- [Available data]:
'''

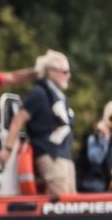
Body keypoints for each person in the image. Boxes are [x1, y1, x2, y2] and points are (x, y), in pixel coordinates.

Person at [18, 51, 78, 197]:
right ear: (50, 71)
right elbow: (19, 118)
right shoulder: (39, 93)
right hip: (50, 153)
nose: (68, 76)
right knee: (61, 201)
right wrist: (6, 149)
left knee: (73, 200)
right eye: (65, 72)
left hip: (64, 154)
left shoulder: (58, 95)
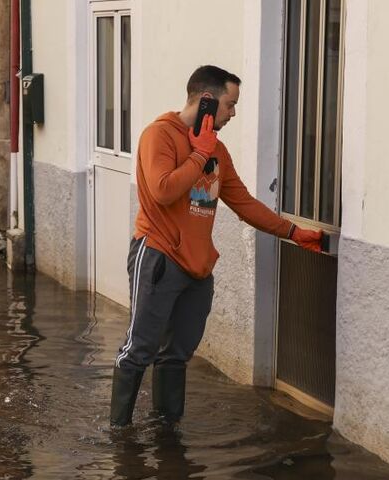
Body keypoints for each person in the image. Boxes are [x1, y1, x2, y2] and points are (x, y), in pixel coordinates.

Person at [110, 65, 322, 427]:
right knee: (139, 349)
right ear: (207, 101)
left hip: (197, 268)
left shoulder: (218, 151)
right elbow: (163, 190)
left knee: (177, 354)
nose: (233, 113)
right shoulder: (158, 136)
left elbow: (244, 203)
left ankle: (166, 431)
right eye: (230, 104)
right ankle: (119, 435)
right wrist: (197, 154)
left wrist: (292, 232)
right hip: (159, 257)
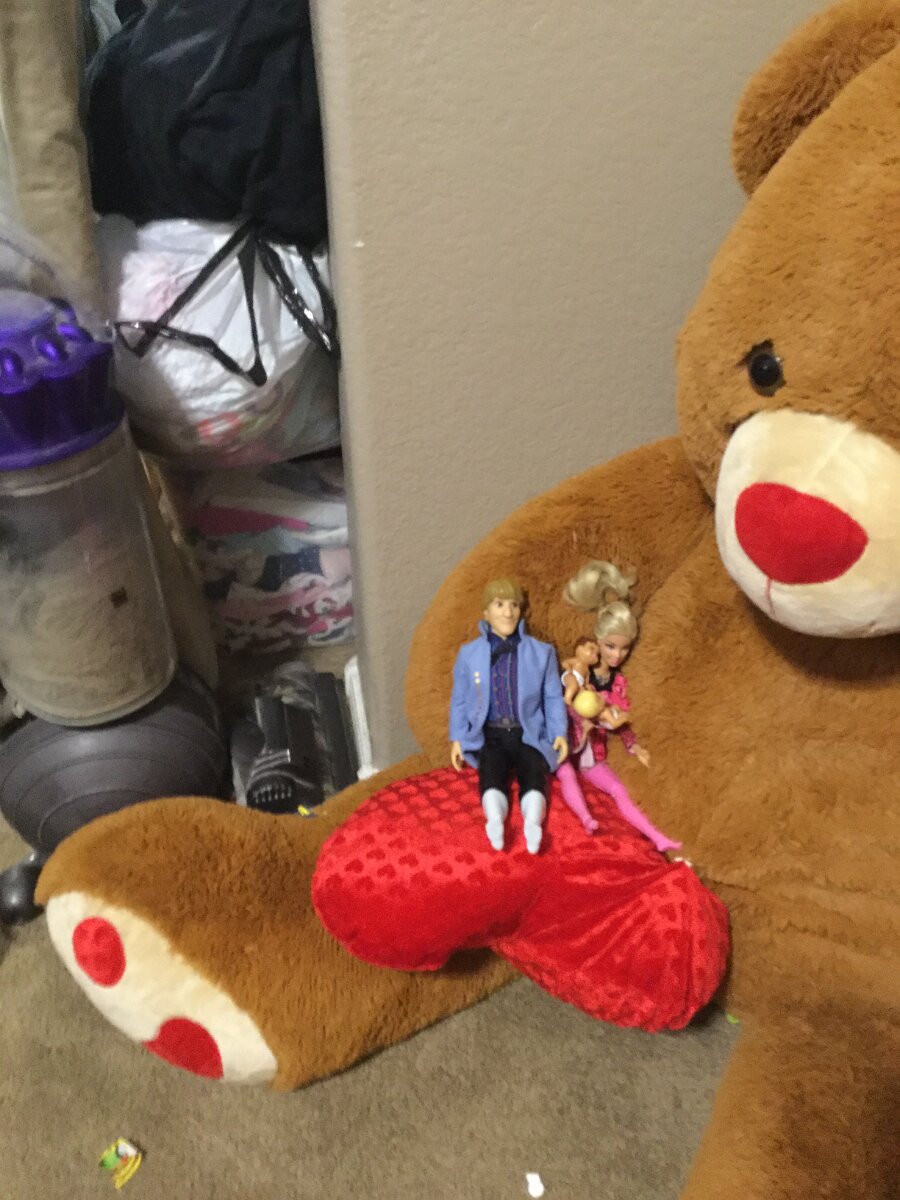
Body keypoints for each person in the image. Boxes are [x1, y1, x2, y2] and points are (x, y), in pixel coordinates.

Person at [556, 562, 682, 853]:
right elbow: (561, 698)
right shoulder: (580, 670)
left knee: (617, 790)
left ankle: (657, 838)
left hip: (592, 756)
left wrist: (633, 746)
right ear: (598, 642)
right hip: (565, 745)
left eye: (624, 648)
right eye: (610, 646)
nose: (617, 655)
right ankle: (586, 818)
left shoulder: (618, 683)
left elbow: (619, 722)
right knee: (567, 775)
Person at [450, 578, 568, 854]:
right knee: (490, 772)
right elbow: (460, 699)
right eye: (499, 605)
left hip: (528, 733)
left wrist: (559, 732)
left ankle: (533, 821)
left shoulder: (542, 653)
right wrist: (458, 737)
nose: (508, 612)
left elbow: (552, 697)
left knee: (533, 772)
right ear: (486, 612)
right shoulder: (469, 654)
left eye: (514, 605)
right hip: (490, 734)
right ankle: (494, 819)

'''
'''

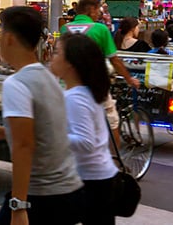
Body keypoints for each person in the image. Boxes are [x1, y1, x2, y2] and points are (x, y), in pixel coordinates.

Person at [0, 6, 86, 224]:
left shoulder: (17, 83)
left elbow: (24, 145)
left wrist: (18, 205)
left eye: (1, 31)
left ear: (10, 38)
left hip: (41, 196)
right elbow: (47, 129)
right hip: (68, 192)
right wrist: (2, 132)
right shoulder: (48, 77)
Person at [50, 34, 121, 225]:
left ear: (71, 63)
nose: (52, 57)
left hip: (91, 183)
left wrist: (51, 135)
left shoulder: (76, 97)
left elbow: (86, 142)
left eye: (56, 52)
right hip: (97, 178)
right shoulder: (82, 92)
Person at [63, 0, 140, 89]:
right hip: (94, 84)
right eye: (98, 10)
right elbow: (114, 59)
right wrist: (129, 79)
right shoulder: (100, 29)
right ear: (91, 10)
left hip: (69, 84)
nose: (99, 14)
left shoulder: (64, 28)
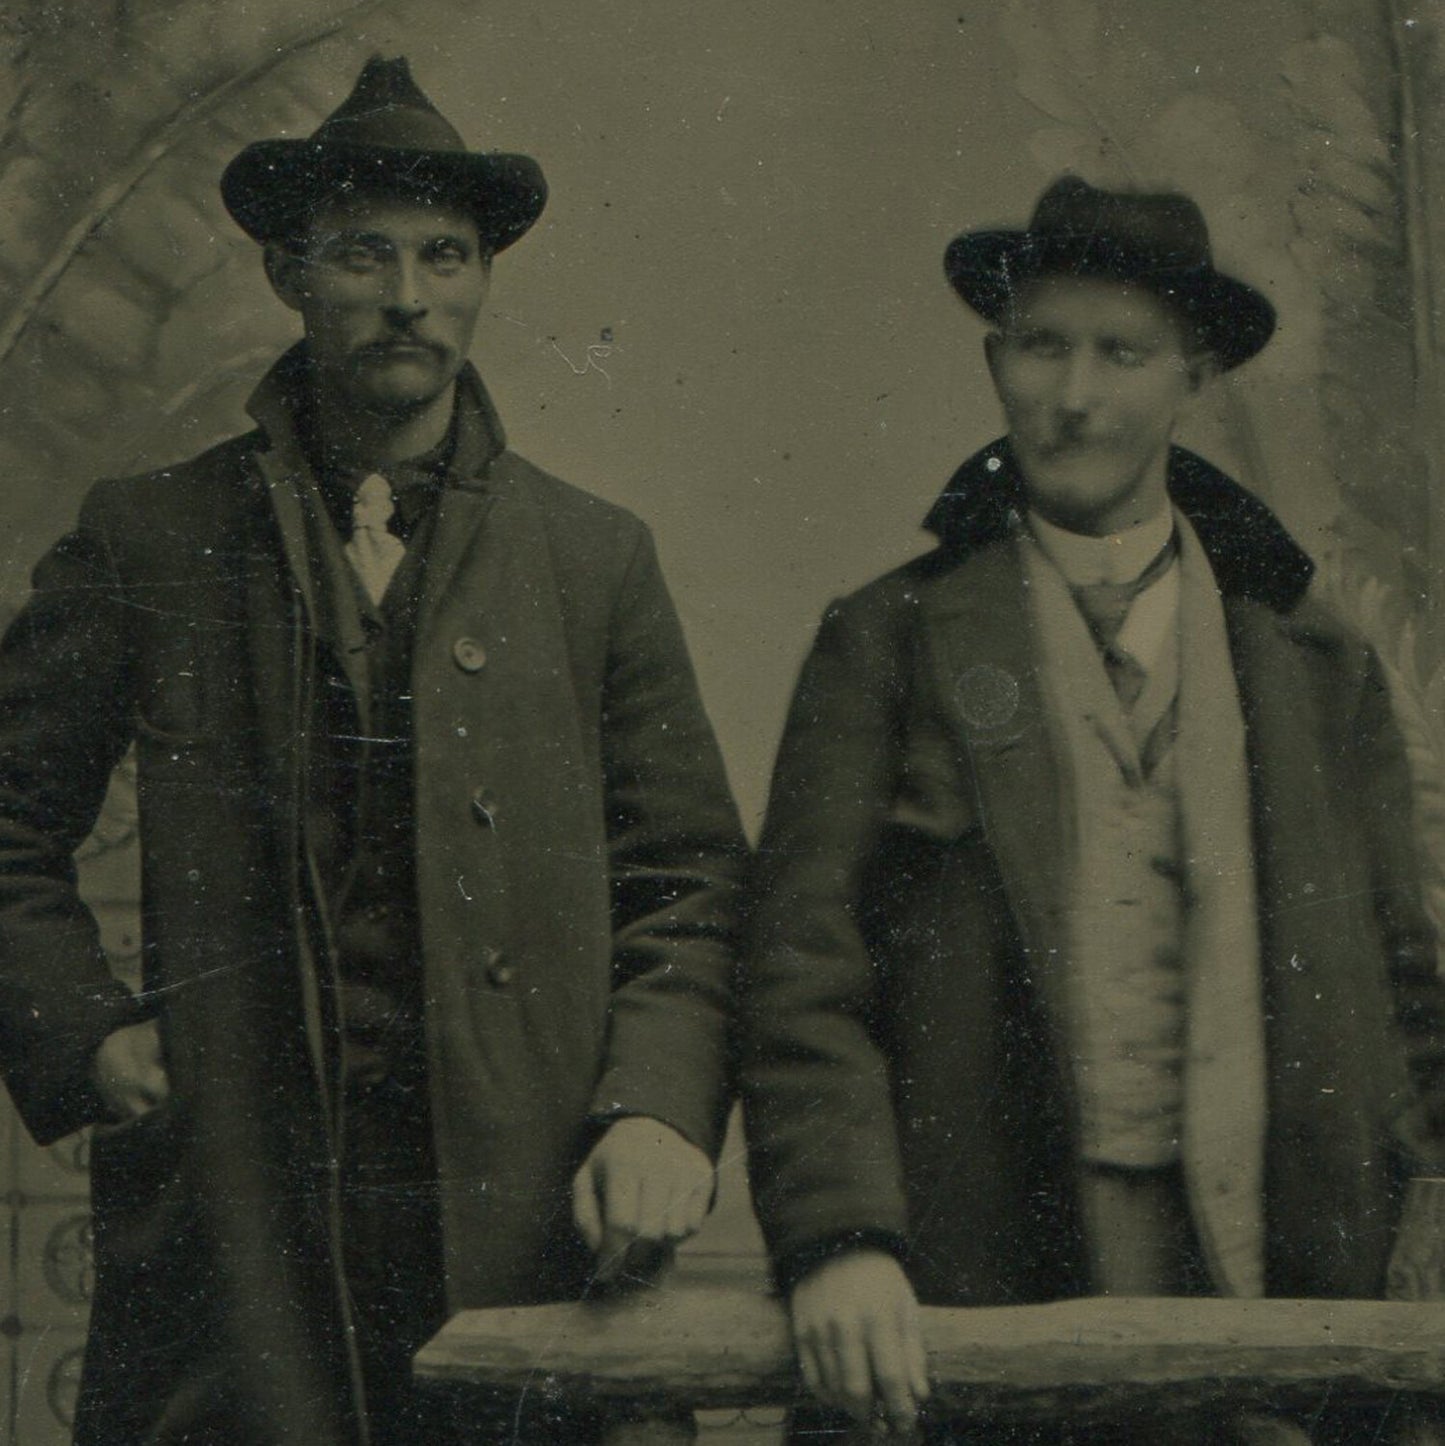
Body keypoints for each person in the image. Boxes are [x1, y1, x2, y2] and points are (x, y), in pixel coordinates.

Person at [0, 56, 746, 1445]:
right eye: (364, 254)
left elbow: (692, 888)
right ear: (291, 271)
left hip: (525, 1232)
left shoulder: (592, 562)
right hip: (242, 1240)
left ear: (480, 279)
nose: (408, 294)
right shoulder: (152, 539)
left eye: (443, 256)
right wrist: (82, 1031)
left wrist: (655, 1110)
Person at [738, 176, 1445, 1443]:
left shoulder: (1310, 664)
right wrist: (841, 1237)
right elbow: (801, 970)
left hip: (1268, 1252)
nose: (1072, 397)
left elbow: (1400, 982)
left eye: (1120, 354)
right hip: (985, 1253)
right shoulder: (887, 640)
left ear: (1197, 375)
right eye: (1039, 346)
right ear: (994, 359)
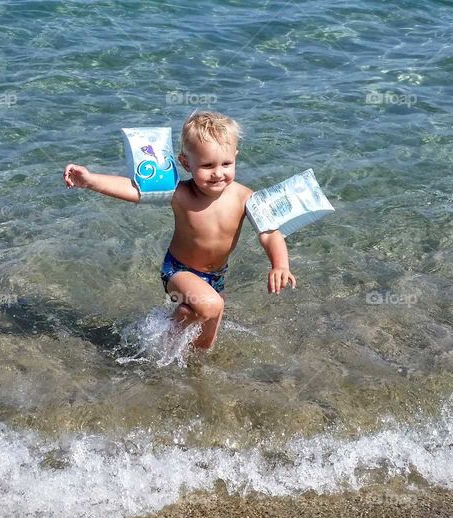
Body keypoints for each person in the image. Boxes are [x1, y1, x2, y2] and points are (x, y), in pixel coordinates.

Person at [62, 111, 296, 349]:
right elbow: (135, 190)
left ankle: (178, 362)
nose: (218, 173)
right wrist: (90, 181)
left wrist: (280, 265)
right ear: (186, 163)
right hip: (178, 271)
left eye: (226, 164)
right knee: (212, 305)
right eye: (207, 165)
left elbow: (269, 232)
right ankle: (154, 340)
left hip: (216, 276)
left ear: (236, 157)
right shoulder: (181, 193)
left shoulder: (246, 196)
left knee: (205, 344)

'''
'''

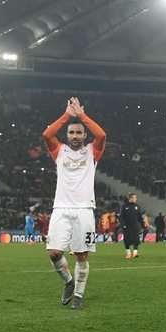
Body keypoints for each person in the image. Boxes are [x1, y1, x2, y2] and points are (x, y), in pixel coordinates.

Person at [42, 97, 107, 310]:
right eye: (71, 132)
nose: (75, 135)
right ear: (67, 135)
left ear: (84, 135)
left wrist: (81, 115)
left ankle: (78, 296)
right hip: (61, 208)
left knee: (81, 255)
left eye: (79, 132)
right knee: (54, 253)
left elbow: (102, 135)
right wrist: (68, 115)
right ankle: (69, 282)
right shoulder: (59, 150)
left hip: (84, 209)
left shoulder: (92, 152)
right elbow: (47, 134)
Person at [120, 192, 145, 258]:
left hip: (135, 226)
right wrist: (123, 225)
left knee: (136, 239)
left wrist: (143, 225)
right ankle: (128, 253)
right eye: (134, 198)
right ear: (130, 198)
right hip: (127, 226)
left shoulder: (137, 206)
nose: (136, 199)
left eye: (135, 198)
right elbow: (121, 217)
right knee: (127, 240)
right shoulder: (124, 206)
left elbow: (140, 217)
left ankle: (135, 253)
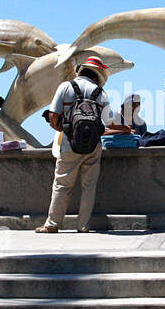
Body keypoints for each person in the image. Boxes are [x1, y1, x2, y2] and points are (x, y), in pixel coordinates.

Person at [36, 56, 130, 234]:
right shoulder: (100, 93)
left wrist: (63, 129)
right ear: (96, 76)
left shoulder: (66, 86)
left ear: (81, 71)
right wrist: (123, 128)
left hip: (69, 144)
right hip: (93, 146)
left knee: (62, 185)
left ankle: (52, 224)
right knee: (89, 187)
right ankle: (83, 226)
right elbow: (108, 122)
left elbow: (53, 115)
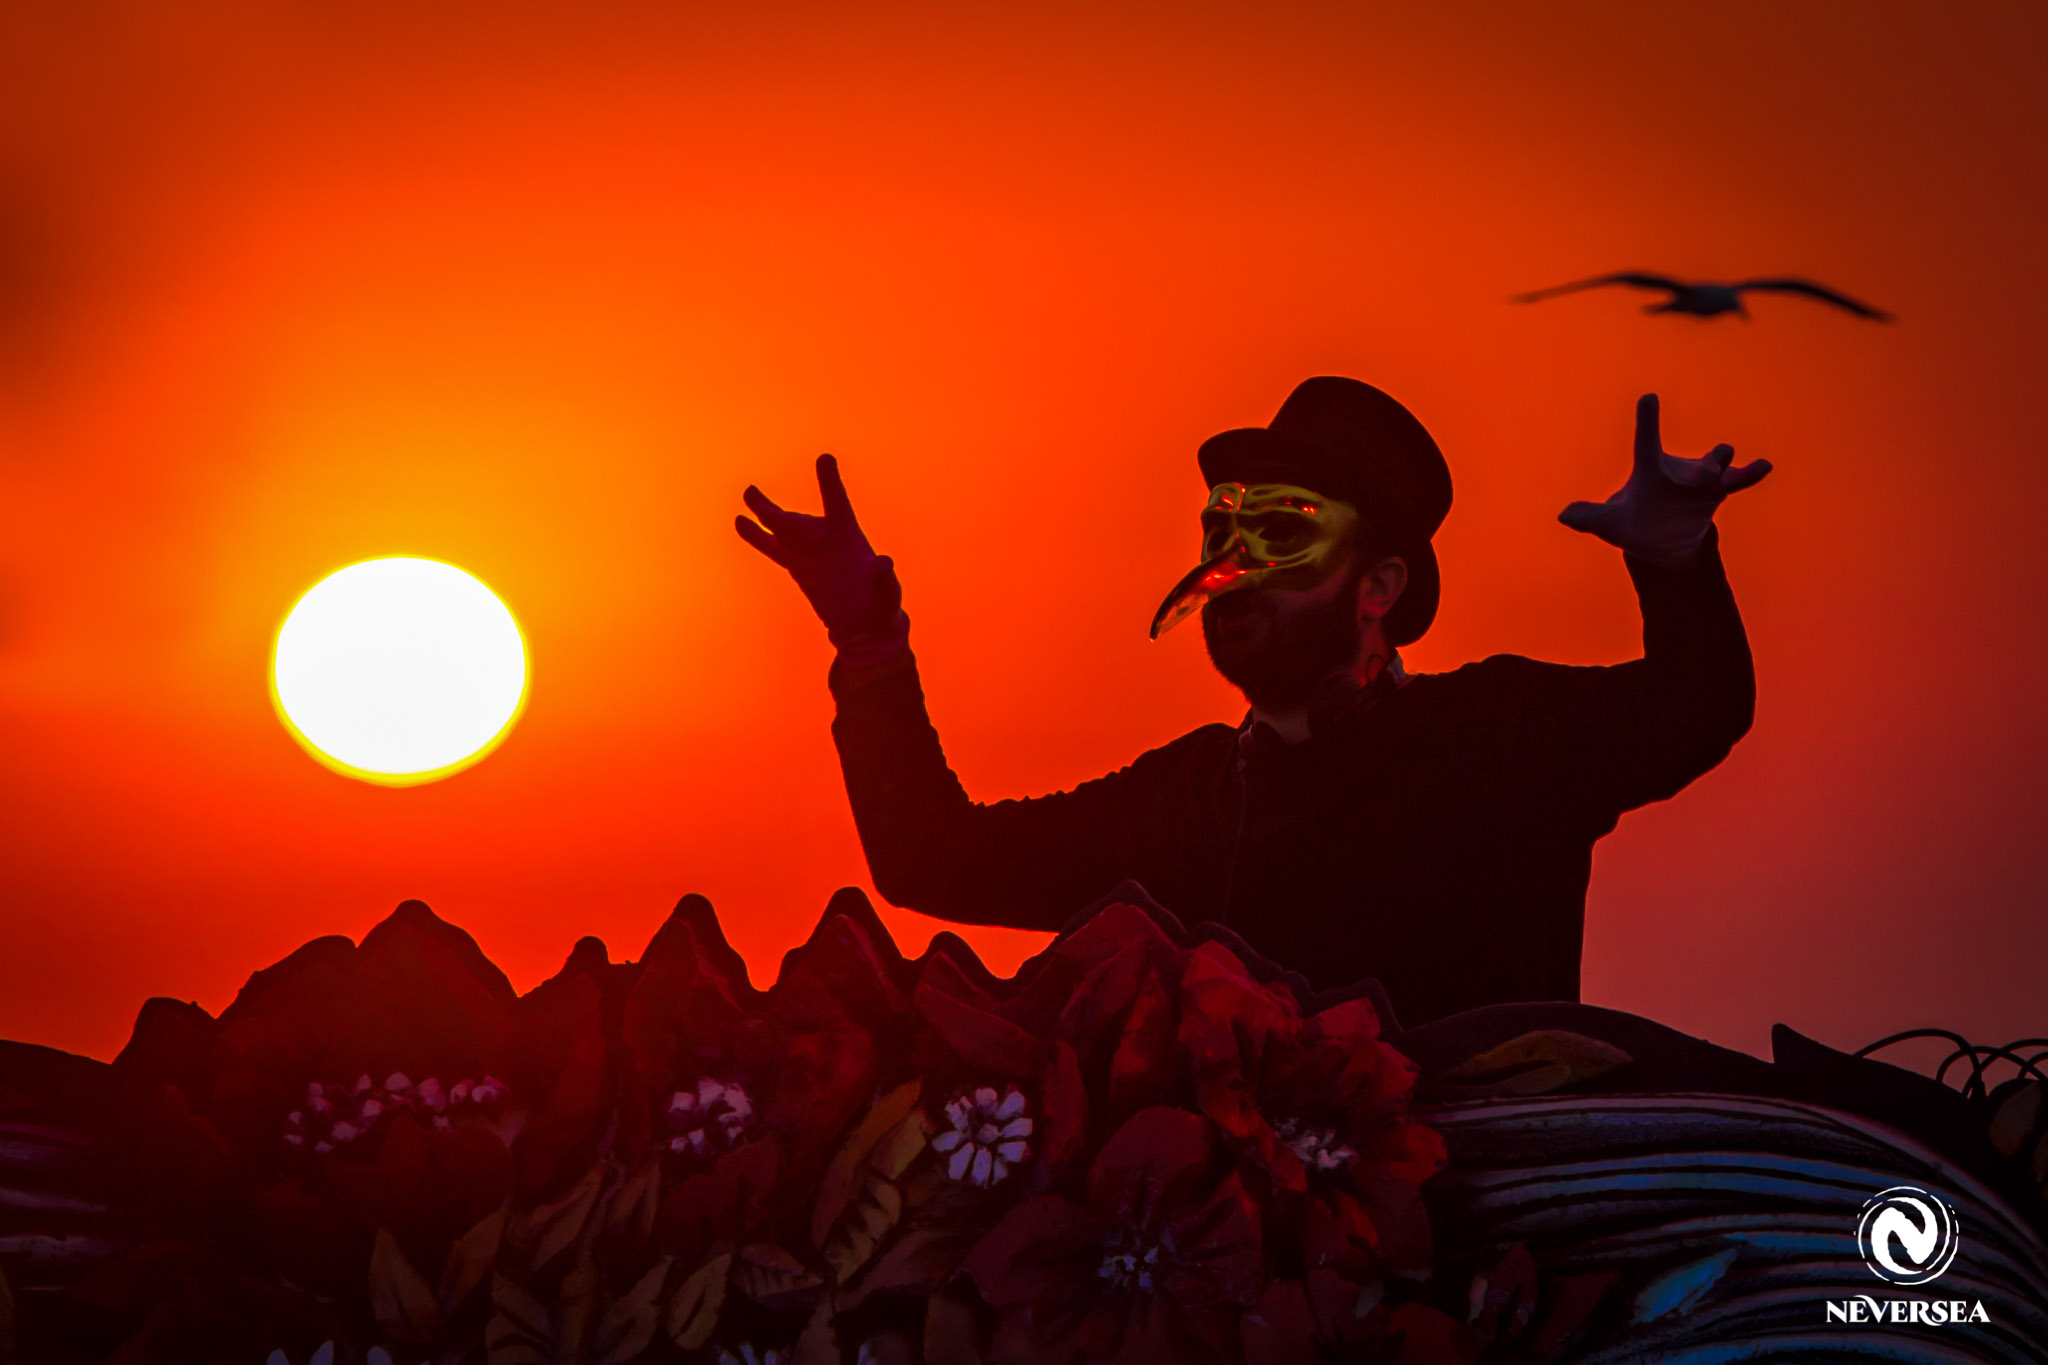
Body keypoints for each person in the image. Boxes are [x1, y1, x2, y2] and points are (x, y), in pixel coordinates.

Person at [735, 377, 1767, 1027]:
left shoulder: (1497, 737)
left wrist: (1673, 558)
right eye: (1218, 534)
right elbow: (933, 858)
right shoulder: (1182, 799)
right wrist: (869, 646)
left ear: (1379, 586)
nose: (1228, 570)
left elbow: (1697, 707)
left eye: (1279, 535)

'''

- [Try it]:
Check each line in the records above for the word "nose". Return those that have it.

- [Response for this exercise]:
nose: (68, 76)
nose: (233, 113)
nose: (617, 655)
nose: (508, 612)
nose: (52, 57)
nose: (99, 14)
nose: (408, 294)
nose: (1072, 397)
nose: (218, 173)
nose: (75, 135)
nose: (136, 199)
nose: (1228, 570)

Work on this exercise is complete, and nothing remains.